Herkesin bunca insanın “itirafları” karşısında şaşkınlığına dair şöyle diyordu: “Söz konusu ‘itiraf’ kâbuslarını açıklamanın tek yolu, bu sanıkların inançlarından geçmiş yıllar boyunca pek çok kez döndüklerini bir an için bile gözden kaçırmamak olacaktır”.
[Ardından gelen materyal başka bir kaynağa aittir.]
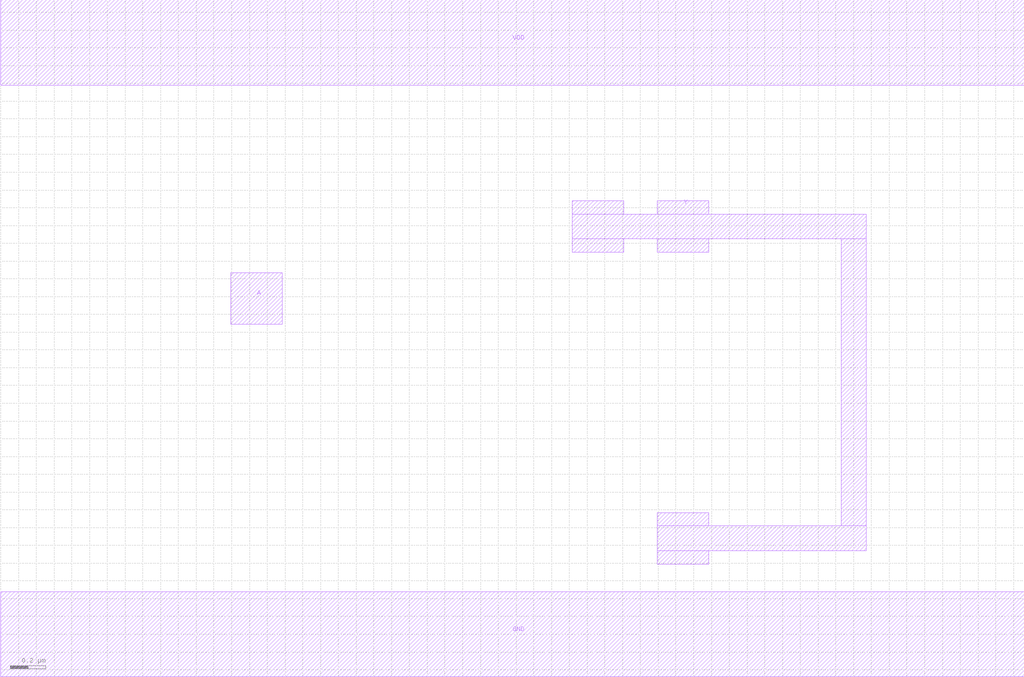
<source format=lef>
MACRO BUFX4
 CLASS CORE ;
 FOREIGN BUFX4 0 0 ;
 ORIGIN 0 0 ;
 SYMMETRY X Y R90 ;
 SITE CORE ;
  PIN VDD
   DIRECTION INOUT ;
   USE SIGNAL ;
   SHAPE ABUTMENT ;
    PORT
     CLASS CORE ;
       LAYER metal2 ;
        RECT 0.00000000 3.09000000 5.76000000 3.57000000 ;
    END
  END VDD

  PIN GND
   DIRECTION INOUT ;
   USE SIGNAL ;
   SHAPE ABUTMENT ;
    PORT
     CLASS CORE ;
       LAYER metal2 ;
        RECT 0.00000000 -0.24000000 5.76000000 0.24000000 ;
    END
  END GND

  PIN Y
   DIRECTION INOUT ;
   USE SIGNAL ;
   SHAPE ABUTMENT ;
    PORT
     CLASS CORE ;
       LAYER metal2 ;
        RECT 3.69500000 0.39500000 3.98500000 0.47000000 ;
        RECT 3.69500000 0.47000000 4.87000000 0.61000000 ;
        RECT 3.69500000 0.61000000 3.98500000 0.68500000 ;
        RECT 3.21500000 2.15000000 3.50500000 2.22500000 ;
        RECT 3.69500000 2.15000000 3.98500000 2.22500000 ;
        RECT 4.73000000 0.61000000 4.87000000 2.22500000 ;
        RECT 3.21500000 2.22500000 4.87000000 2.36500000 ;
        RECT 3.21500000 2.36500000 3.50500000 2.44000000 ;
        RECT 3.69500000 2.36500000 3.98500000 2.44000000 ;
    END
  END Y

  PIN A
   DIRECTION INOUT ;
   USE SIGNAL ;
   SHAPE ABUTMENT ;
    PORT
     CLASS CORE ;
       LAYER metal2 ;
        RECT 1.29500000 1.74500000 1.58500000 2.03500000 ;
    END
  END A


END BUFX4

</source>
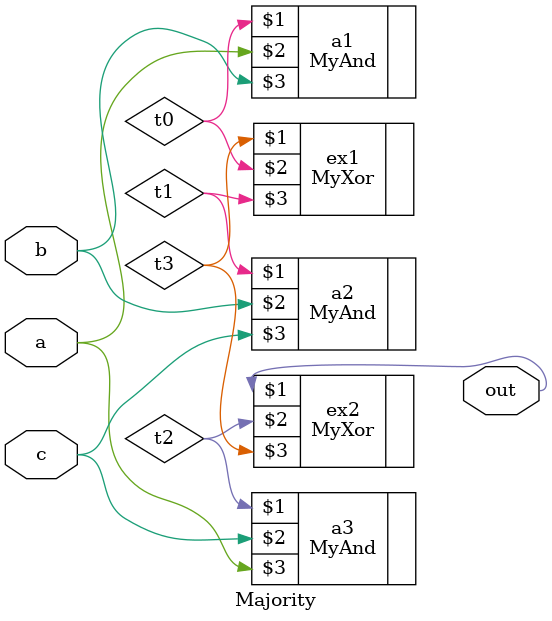
<source format=v>
`timescale 1ns/1ps

module Ripple_Carry_Adder(a, b, cin, cout, sum);
input [8-1:0] a, b;
input cin;
output cout;
output [8-1:0] sum;

wire [8-1:0] c;

Full_Adder fa0(a[0],b[0],cin,c[1],sum[0]);
Full_Adder fa1(a[1],b[1],cin,c[2],sum[1]);
Full_Adder fa2(a[2],b[2],cin,c[3],sum[2]);
Full_Adder fa3(a[3],b[3],cin,c[4],sum[3]);

Full_Adder fa4(a[4],b[4],cin,c[5],sum[4]);
Full_Adder fa5(a[5],b[5],cin,c[6],sum[5]);
Full_Adder fa6(a[6],b[6],cin,c[7],sum[6]);
Full_Adder fa7(a[7],b[7],cin,cout,sum[7]);


endmodule



//remember to define the NAND implementations in another file.

module Half_Adder(a, b, cout, sum);
input a, b;
output cout, sum;

MyAnd a1(cout,a,b);
MyXor ex(sum,a,b);
endmodule

module Full_Adder (a, b, cin, cout, sum);
input a, b, cin;
output cout, sum;

wire s0;

Majority maj(a,b,cin,cout);
Half_Adder ha1(.a(a), .b(b), .sum(s0));
Half_Adder ha2(.a(s0), .b(cin), .sum(sum));
endmodule

module Majority(a, b, c, out);
input a, b, c;
output out;
wire t0,t1,t2,t3;

MyAnd a1(t0,a,b);
MyAnd a2(t1,b,c);
MyAnd a3(t2,c,a);
MyXor ex1(t3,t0,t1);
MyXor ex2(out,t2,t3);
endmodule
</source>
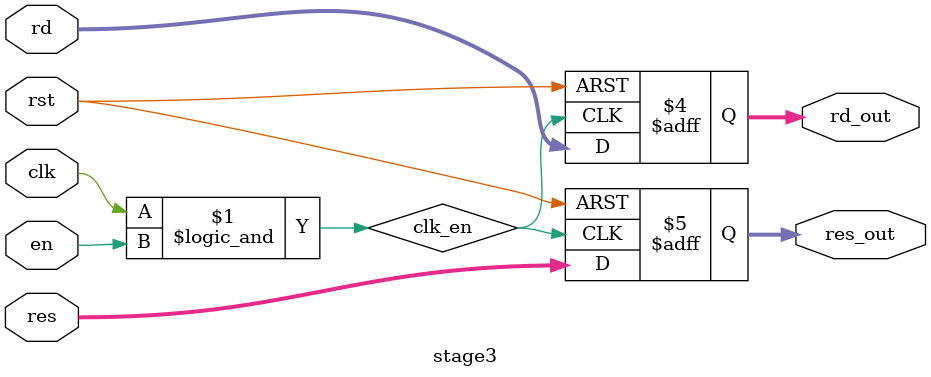
<source format=v>
module stage3(
input [4:0] rd,
input [31:0] res,
input en,
input rst,
input clk,


output reg[4:0] rd_out,
output reg[31:0] res_out
);

assign clk_en = clk && en;

always @(posedge clk_en, negedge rst) begin
	if (!rst) begin
		res_out <= 0;
		rd_out <= 0;
	end
	else begin
		res_out <= res;
		rd_out <= rd;
	end
end

endmodule
</source>
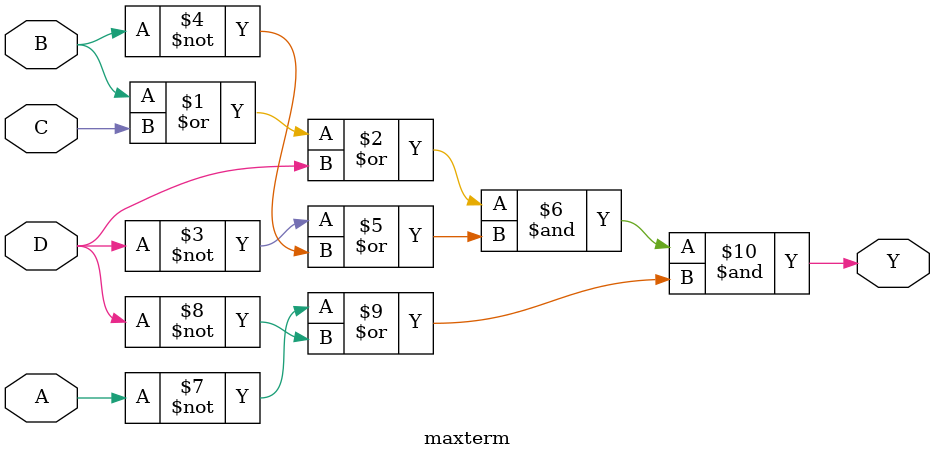
<source format=v>
module maxterm (
    input A, B, C, D,
    output Y
);

assign Y = (B|C|D) & (~D|~B) & (~A | ~D);// Enter your equation here

endmodule

</source>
Mahkemedeki bütün iddiaları kılı kırk yararak incelerken, ağırlığı Rusya’daki toplumsal ve siyasal dönüşüme vermişti. Kitabın son bölüm başlığı “Sonun Başlangıcı”ydı.
STALİN TERÖRÜ VE TÜRKİYE
Ali Cevdet idam edildi, Nâzım ucuz atlattı
Türkiye Komünist Partisi (TKP) Dış Bürosu, 1933’te çıkarılan 10. yıl affıyla parti yöneticilerinin özgürlüklerine kavuşmasının ardından, 1934 içinde genişletilmiş toplantılar yaptı ve bu toplantılarda bir “Kara Liste” de oluşturuldu; bu listede Nâzım Hikmet’in de aralarında bulunduğu “Troçkist-polisçi muhalefet” de yer aldı. Nâzım Hikmet’in Moskova Mahkemeleri sırasında Türkiye’de olması, muhtemel bir felâkete uğramasını engellemiştir. Türkiye Komünist Partisi’nin KUTV’daki (Doğu Emekçileri Komünist Üniversitesi) temsilcisi Ali Cevdet, Türkiye’de 1925 TKP davasında gıyabında mahkûm oldu, Berlin’de Tıp tahsili sırasında “Berlin Türk Talebe Cemiyeti” başkanlığı yaptı; 1926’dan itibaren TKP Dış Büro üyesi olarak Moskova’da yaşadı. 1929-1930 yıllarında Türkiye’de gizli siyasal faaliyet yürütüp yakalanmayan tek MK üyesi olarak Moskova’ya döndü. 8 Ekim 1937’de tutuklandı ve 19 Şubat 1938’de idama mahkûm edilerek hemen kurşuna dizildi. Yirmi yıl sonra itibarı iade edildi. Adı bulunan listenin altında Stalin, Molotov ve Kaganoviç’in imzaları bulunuyor. Listeyi hazırlayan NKVD görevlisi ise Aralık 1938’de tutuklanıp Ocak 1940’da kurşuna dizildi. İtibarı da iade edilmedi.